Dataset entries
== == ==

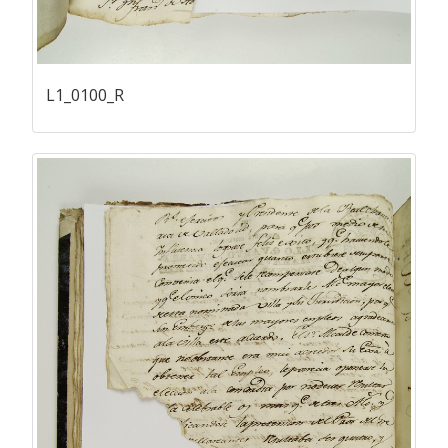
L1_0100_R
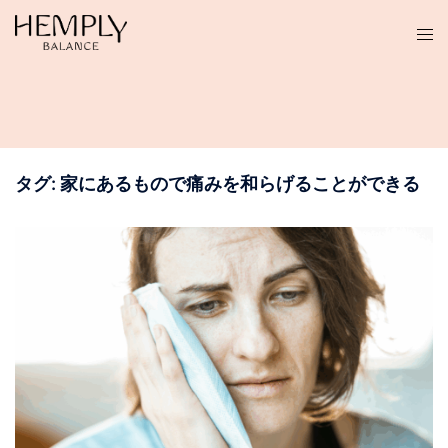
コ
ン
テ
ン
ツ
へ
ス
タグ:
家にあるもので痛みを和らげることができる
キ
ッ
プ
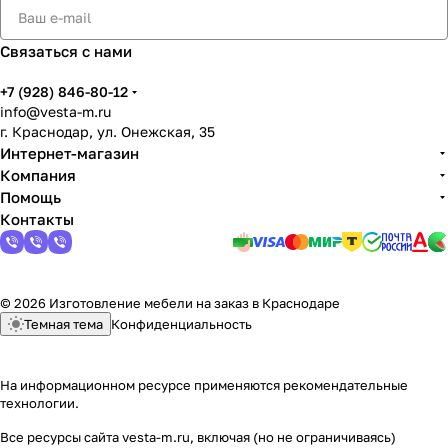
Связаться с нами
+7 (928) 846-80-12
info@vesta-m.ru
г. Краснодар, ул. Онежская, 35
Интернет-магазин
Компания
Помощь
Контакты
© 2026 Изготовление мебели на заказ в Краснодаре
Темная тема
Конфиденциальность
На информационном ресурсе применяются
рекомендательные
технологии
.
Все ресурсы сайта vesta-m.ru, включая (но не ограничиваясь)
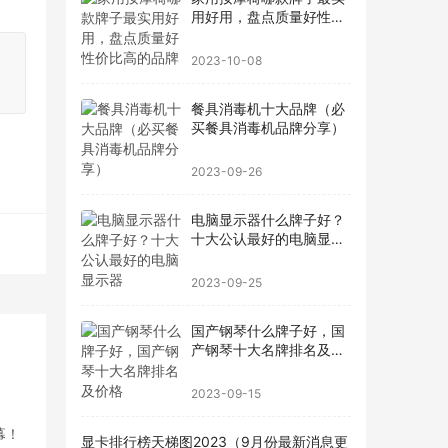
用好用，盘点质量好性价
比高的品牌
2023-10-08
餐具消毒机十大品牌（必
买餐具消毒机品牌分享）
2023-09-26
电脑显示器什么牌子好？
十大公认最好的电脑显示
器
2023-09-25
国产钢琴什么牌子好，国
产钢琴十大名牌排名及价
格
2023-09-15
幕！
显卡排行榜天梯图2023（9月份最新消息更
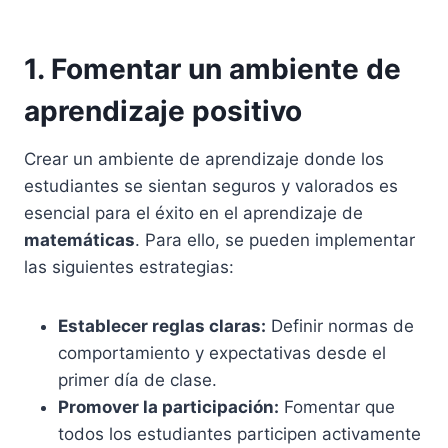
1. Fomentar un ambiente de
aprendizaje positivo
Crear un ambiente de aprendizaje donde los
estudiantes se sientan seguros y valorados es
esencial para el éxito en el aprendizaje de
matemáticas
. Para ello, se pueden implementar
las siguientes estrategias:
Establecer reglas claras:
Definir normas de
comportamiento y expectativas desde el
primer día de clase.
Promover la participación:
Fomentar que
todos los estudiantes participen activamente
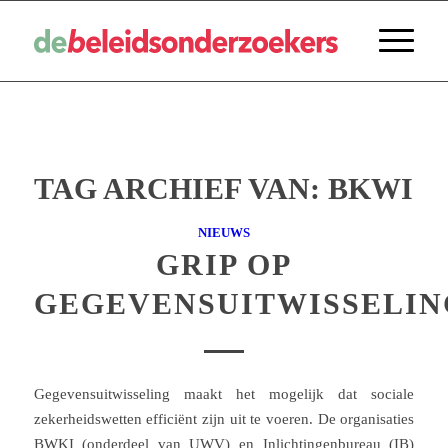
TAG ARCHIEF VAN:
BKWI
NIEUWS
GRIP OP
GEGEVENSUITWISSELIN
Gegevensuitwisseling maakt het mogelijk dat sociale
zekerheidswetten efficiënt zijn uit te voeren. De organisaties
BWKI (onderdeel van UWV) en Inlichtingenbureau (IB)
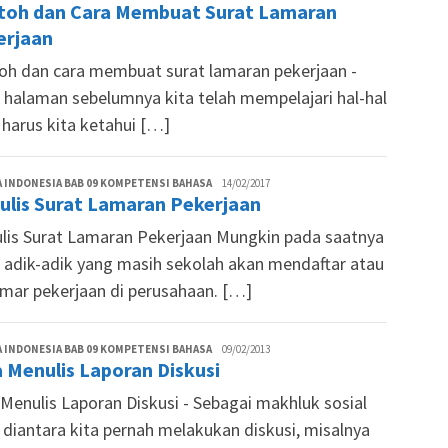
toh dan Cara Membuat Surat Lamaran
Nina
erjaan
oh dan cara membuat surat lamaran pekerjaan -
 halaman sebelumnya kita telah mempelajari hal-hal
 harus kita ketahui […]
Agnezt
 INDONESIA BAB 09 KOMPETENSI BAHASA
14/02/2017
ulis Surat Lamaran Pekerjaan
Nina
lis Surat Lamaran Pekerjaan Mungkin pada saatnya
i adik-adik yang masih sekolah akan mendaftar atau
mar pekerjaan di perusahaan. […]
Tim
 INDONESIA BAB 09 KOMPETENSI BAHASA
09/02/2013
 Menulis Laporan Diskusi
Siswapedia
 Menulis Laporan Diskusi - Sebagai makhluk sosial
 diantara kita pernah melakukan diskusi, misalnya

== == ==

What is expected:
Out of the entries above, write out only the lines between the line holding "Интернет-магазин" and the line holding "Все ресурсы сайта", inclusive, each exactly as given.

Solution below:
Интернет-магазин
Компания
Помощь
Контакты
© 2026 Изготовление мебели на заказ в Краснодаре
Темная тема
Конфиденциальность
На информационном ресурсе применяются
рекомендательные
технологии
.
Все ресурсы сайта vesta-m.ru, включая (но не ограничиваясь)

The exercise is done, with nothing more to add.